There is a significant share of numismatics and the coin market that is driven by one factor: the metallic value of the coin. These coins that follow the fluctuation of metals markets are considered bullion coins. Bullion coins can consist of precious metals such as gold, silver, platinum and palladium. Bullion coins can consist of two categories, including coins issued for circulation when the gold or silver were used as legal tender and coins issued by governments or institutions as a form of non-circulating legal tender (NCLT). In both of these instances, coins have a set weight and fineness set with a denomination.
As long as goods and services have traded based on a monetary unit, metals – typically gold and silver – have been that bases of exchange. With the advent of non-precious-metal (or base metal) currency, there has been a desire by governments, institutions, and individuals to protect and hedge their wealth in an asset that is and has always been a stable means of exchange – precious metals. Today, just as it has always been, gold and silver have a value to them and are a form of currency that is traded and accepted worldwide.
Starting in the 1930s governments around the world started removing their currency from the gold standard in order to have more control over the amount that could be issued into circulation. Prior to this, many governments around the world had minted circulation-issue coinage since gold was money, and their money was tied to gold. After leaving the gold standard, many countries continued to issue gold coins but only as bullion not for circulation.

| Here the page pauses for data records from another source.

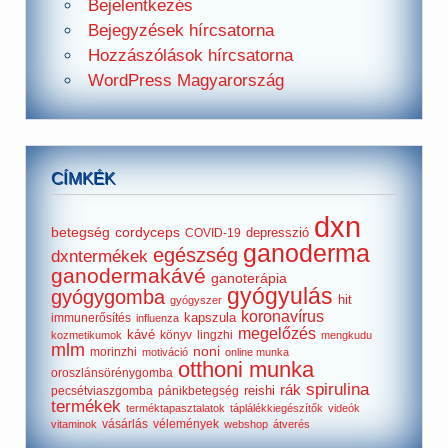
Bejelentkezés
Bejegyzések hírcsatorna
Hozzászólások hírcsatorna
WordPress Magyarország
CÍMKÉK
dxn
betegség
cordyceps
depresszió
COVID-19
ganoderma
egészség
dxntermékek
ganodermakávé
ganoterápia
gyógyulás
gyógygomba
hit
gyógyszer
koronavírus
kapszula
immunerősítés
influenza
megelőzés
kávé
könyv
lingzhi
kozmetikumok
mengkudu
mlm
noni
morinzhi
motiváció
online munka
otthoni munka
oroszlánsörénygomba
spirulina
rák
reishi
pecsétviaszgomba
pánikbetegség
termékek
terméktapasztalatok
táplálékkiegészítők
videók
vásárlás
vélemények
vitaminok
webshop
átverés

Soon after the switch from gold-based currency to a silver-backed or fiat (backed only by the government with no intrinsic value) currency, the value of gold significantly increased, and gold coins were worth many times their face value on the merits of their intrinsic metal value. Thus, gold coinage was quickly removed from circulation by both individuals and the governments. This trend continued into the 1960s and 1970s, when countries left the silver standard and silver disappeared from circulation, though some countries would reissue silver coins as late as the 1990s into circulation. Gold and silver coins issued for circulation prior to switching standards still have a set finesse and weight in which an exact value can be determined and many easy trades made based on this. These coins are most popular with individual collectors and investors who use them for investment purposes.
Starting the in 1960s, some countries began issuing coins for bullion purposes. These coins were sold for their bullion value with a (usually) small premium to people and institutions wanting to buy gold and silver. As demand for these bullion coins increased, more nations jump aboard the bullion coin bandwagon. These coins feature a nominal denomination or face value. In most cases, the value of the metal within these coins far exceed their face value, preventing issues where the coins are used as money in commerce, though in rare cases these coins are still used for that very purpose.
Precious metal coins minted by governments are trusted as bullion assets and, with a set fineness and weight, are often preferred to vintage gold and silver coins as their weight is typically set to one ounce or fractions or multiples of such. These NCLT coins are minted by many countries and in metals such as silver, gold, platinum, palladium and, most recently, rhodium.
For many collectors and investors, bullion has been a force in the numismatic market place. While private bars and round exist, if you are going to invest or hedge in precious metals, why not choose a precious metals vehicle such as legal-tender coins, which are backed by government institutions? From the wide array of countries, historical issues, designs, weights, and finenesses to choose from, you can not only build a precious metal portfolio, but also a handsome collection you’ll be proud to own.